Wednesay after Wednesday, we have surely had our fair share of women renowed for their unique beauty. Isn't it time to lower our expectations? Our guest for this week's Women's Wednesday is Dripetrua (or Drypetina) who became famous at her time for the very opposite reason.

Dripetrua was the daughter of King Mithridates VI of Pontus. Despite having a famous and powerful father, we know very little of her life besides her reportedly ugly looks. We do know, however, the circumstances of her death. During the Third Mithridatic War with Rome, around 66 BC, Dripetrua was severly ill and could not flee Pontus with her father; she was instead left in the care of the eunuch Menophilus so that she could recover. The royal fortress, however, was attacked by Romans: Menophilus thus killed the princess before anyone could lay a finger on her, then committed suicide himself.
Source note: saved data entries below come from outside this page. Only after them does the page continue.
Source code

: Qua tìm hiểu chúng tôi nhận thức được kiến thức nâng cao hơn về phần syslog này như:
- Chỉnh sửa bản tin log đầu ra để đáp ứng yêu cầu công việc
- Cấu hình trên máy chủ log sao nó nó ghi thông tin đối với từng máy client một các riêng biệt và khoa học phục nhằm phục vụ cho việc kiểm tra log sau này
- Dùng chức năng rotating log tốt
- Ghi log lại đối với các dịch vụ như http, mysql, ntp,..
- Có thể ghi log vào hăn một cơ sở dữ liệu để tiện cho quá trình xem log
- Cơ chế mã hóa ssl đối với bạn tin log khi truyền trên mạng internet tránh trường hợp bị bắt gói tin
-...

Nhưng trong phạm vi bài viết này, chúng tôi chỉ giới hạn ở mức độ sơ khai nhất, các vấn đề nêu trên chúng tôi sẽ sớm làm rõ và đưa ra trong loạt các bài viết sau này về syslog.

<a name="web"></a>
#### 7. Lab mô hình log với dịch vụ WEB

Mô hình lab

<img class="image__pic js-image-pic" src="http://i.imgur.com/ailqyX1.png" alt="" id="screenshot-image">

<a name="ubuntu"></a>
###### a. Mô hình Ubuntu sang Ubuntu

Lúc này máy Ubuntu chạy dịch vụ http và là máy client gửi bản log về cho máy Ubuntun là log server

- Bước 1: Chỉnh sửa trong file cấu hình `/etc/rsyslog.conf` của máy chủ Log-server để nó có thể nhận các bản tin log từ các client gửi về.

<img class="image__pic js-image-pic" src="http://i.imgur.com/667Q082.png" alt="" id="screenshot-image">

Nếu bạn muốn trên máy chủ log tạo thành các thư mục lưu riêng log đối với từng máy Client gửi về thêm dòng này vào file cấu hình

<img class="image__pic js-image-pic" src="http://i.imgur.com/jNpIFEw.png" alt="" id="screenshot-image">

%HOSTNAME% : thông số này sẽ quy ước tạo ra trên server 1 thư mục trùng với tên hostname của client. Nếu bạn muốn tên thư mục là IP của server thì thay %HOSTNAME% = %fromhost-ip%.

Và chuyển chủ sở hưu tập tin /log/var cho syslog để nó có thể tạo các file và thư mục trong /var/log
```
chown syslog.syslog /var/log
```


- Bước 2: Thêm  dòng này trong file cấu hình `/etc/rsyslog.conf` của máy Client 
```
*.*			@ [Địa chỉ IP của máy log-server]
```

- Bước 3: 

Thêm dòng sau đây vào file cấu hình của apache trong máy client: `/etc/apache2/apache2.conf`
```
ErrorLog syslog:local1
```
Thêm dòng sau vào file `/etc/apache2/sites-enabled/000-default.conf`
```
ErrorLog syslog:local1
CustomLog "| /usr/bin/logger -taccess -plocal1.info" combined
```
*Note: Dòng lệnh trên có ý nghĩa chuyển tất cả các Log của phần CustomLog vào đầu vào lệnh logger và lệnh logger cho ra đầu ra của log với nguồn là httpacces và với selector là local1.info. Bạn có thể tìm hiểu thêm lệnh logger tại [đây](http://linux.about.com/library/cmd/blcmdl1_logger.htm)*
Whereas "ugly" might be seen as a strong and touchy word today, especially for someone in her condition, ancient historians did not show any remorse in remarking her unpleasant looks. More interestingly, these were caused by a genetic abnormality in her teeth: Dripetrua had two rows of teeth, having her baby teeth never fallen out - a condition now known as Hyperdontia.


“Dripetrua”, illumination from the manuscript “De Mulieribus Claris”, decorated by Robinet Testard, ms. Français 599, f. 65r, 1488-1496, Bibliothèque nationale de France, Département des Manuscrits, Paris.